**EXERCISE**
Reproduce precisely the lines between the start of the data below and the line with "right elbow: (101, 266)", both included.

Data entries:
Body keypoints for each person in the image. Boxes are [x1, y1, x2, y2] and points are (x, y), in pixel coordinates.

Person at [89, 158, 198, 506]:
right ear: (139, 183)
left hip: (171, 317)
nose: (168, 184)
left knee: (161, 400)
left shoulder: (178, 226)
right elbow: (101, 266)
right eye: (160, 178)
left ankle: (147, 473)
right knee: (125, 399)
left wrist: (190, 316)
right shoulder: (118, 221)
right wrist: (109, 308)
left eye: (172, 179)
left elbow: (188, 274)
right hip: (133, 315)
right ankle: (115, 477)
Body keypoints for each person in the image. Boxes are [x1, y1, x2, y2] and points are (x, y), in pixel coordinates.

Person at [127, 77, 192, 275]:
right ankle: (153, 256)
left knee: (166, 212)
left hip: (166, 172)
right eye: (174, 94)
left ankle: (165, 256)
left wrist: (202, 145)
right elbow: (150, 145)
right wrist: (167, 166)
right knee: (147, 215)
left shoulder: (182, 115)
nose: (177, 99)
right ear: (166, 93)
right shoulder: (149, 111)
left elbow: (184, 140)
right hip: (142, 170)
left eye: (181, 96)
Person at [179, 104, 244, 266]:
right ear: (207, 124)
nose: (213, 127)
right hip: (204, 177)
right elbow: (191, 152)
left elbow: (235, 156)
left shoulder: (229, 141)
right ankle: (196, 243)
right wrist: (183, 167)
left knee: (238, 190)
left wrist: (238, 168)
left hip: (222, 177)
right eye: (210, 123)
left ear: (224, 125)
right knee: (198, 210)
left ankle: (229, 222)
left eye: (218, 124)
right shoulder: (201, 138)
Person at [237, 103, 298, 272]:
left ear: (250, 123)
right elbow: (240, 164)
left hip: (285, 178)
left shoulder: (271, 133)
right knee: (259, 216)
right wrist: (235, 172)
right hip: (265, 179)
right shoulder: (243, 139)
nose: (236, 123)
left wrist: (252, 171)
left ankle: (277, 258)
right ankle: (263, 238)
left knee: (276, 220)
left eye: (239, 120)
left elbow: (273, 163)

**YOUR RESPONSE**
Body keypoints for each person in the image. Boxes are [x1, y1, x2, y2] and points are (x, y), in pixel coordinates.

Person at [89, 158, 198, 506]:
right ear: (139, 183)
left hip: (171, 317)
nose: (168, 184)
left knee: (161, 400)
left shoulder: (178, 226)
right elbow: (101, 266)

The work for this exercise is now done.